LONDON - A British collector may see an expensive painting burned because a French committee has determined it is not an authentic work by Marc Chagall.
Art lover Martin Lang said Monday he was frustrated with the decision but he still hopes the painting will be returned to him.
The businessman bought the watercolor of a reclining nude woman for 100,000 pounds in 1992, believing it to be an authentic Chagall dating from around 1909 to 1910. Lang’s son recently called in experts from a BBC show about forgeries to determine if it was real.
When it was sent to the Chagall Committee in Paris for a final ruling, the committee - run by the Russian-born artist’s grandchildren to protect his legacy - said it was a fake and would be destroyed under French law.
”They’re holding on to it. It is bizarre, it doesn’t make a lot of sense - it’s almost vindictive,” Lang told the BBC. “It’s basically my property. I just couldn’t understand why the committee would be so draconian.”
He added that art owners like him should not be punished for forgeries.
”It seems to be dissuading honest people from coming forward to have their art verified. It seems to be the wrong way of doing it,” said Lang, 63, a property developer from the northern city of Leeds.
The Chagall Committee declined to discuss the case Monday.
Fiona Bruce, the BBC presenter who hosted the “Fake or Fortune” show, said it was never made clear to Lang that the committee could burn his painting if they decided it was a fake.
Pierre Valentin, a lawyer specializing in advising art collectors, said most committees judging artworks for authenticity ask the owner to sign a contract saying their possessions could be destroyed if declared a forgery.
”Some contracts are more explicit. I haven’t seen this contract, but the paragraph was read to me and it’s not at all explicit,” said Valentin, a London-based lawyer at the firm Constantine Cannon. “That’s really naughty. It should be absolutely clear.”

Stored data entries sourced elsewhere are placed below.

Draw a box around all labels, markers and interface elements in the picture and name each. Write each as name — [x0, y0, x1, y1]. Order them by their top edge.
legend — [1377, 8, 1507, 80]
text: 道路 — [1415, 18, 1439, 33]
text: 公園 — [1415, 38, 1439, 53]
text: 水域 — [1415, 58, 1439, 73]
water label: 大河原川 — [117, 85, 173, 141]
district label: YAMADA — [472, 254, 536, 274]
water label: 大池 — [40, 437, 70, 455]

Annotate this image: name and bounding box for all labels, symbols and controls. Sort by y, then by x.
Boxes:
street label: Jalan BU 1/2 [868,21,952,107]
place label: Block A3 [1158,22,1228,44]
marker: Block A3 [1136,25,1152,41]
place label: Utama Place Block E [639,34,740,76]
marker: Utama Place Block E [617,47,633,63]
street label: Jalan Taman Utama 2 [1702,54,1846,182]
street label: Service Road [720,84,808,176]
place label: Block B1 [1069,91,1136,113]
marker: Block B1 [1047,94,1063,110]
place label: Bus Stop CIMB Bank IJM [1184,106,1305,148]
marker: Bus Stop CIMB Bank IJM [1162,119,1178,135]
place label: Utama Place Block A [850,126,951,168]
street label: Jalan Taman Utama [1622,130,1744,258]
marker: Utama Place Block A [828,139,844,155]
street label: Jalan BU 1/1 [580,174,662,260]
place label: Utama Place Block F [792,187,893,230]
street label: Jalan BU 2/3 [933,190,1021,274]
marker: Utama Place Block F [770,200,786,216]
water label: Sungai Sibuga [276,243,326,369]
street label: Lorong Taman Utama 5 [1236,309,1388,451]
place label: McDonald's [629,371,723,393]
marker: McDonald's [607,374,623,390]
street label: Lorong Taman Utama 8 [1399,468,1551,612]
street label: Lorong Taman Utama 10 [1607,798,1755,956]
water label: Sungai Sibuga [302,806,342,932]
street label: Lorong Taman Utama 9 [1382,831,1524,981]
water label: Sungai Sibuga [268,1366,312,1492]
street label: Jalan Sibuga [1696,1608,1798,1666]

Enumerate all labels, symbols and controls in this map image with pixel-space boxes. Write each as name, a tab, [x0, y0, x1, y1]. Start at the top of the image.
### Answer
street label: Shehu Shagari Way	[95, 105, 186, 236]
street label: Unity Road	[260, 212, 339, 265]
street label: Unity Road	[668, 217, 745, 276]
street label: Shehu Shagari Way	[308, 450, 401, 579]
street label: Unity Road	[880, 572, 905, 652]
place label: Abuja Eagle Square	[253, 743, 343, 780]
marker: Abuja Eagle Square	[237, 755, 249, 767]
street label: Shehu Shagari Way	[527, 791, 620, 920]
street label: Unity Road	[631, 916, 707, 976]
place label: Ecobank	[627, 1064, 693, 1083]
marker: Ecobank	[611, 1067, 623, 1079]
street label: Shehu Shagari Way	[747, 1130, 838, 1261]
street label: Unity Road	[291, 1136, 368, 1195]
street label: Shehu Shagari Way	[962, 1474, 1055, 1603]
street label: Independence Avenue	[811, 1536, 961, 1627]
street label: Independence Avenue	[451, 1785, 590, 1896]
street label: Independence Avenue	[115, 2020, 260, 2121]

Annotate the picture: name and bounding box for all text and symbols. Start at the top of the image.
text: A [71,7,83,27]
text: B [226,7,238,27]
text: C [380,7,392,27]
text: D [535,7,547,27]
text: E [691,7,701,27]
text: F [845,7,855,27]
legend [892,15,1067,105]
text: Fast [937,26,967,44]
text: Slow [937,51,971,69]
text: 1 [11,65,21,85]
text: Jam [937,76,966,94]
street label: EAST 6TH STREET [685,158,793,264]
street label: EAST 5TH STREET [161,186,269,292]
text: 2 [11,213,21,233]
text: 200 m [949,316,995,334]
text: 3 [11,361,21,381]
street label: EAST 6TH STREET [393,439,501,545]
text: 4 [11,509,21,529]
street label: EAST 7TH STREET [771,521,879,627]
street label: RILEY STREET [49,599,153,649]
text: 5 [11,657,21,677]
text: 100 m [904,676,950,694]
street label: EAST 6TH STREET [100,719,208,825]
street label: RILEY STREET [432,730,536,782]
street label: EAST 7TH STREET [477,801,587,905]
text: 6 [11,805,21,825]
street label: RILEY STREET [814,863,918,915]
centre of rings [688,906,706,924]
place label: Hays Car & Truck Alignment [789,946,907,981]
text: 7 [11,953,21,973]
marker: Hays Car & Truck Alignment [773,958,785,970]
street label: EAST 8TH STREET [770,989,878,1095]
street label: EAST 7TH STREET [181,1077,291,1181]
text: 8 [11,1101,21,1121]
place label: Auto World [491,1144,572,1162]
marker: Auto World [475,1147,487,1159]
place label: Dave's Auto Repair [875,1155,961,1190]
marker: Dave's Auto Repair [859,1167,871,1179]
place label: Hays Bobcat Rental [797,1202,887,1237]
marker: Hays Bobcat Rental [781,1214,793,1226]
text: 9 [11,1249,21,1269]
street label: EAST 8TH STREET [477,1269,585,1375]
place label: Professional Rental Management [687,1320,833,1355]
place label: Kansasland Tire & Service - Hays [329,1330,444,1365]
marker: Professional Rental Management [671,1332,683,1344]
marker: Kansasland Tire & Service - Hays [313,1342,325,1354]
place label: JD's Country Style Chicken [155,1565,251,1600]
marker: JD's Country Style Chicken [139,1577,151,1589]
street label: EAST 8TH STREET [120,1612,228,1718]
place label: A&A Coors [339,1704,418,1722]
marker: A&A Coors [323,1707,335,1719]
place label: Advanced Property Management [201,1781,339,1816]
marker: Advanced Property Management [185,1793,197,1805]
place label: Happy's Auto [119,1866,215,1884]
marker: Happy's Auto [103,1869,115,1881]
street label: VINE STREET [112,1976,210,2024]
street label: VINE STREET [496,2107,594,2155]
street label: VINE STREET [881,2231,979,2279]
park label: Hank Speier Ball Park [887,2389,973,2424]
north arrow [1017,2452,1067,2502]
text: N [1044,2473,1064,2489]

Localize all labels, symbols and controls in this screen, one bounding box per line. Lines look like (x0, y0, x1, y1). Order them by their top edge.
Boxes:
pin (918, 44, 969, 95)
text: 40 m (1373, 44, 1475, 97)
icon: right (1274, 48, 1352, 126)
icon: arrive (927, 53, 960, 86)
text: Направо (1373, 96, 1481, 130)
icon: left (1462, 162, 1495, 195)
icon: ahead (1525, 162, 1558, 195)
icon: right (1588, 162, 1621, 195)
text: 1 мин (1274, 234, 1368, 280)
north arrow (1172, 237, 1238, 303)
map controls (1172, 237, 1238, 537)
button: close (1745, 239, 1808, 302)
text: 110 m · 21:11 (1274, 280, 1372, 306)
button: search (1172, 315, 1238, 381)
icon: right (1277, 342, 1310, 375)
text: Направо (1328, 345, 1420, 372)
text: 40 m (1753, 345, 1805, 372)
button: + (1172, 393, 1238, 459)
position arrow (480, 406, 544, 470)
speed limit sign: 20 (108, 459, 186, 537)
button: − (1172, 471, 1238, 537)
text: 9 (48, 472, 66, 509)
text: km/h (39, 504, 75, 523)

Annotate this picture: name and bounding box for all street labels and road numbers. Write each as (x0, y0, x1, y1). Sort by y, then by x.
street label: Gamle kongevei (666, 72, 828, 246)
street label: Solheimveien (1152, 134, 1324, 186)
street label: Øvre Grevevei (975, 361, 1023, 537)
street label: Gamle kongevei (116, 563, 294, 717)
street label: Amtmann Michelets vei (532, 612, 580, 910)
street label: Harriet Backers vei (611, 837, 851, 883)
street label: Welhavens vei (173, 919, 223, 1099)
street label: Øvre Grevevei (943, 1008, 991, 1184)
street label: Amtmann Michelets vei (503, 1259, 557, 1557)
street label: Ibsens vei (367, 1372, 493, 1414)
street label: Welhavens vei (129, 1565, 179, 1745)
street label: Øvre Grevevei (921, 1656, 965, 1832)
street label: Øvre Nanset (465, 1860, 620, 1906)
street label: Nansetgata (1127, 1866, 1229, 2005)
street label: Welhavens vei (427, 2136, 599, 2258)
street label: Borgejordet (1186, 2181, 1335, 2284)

Similar cases in the past suggest that Lang stands a slim chance of getting his painting back.
Two owners of artwork thought to be by Joan Miro who submitted them to the Miro Committee in Paris sued when their artwork was destroyed but both lost their cases, Valentin said.
Chagall, who died in 1985, was one of the most influential modernist painters and his work often sells for millions of dollars.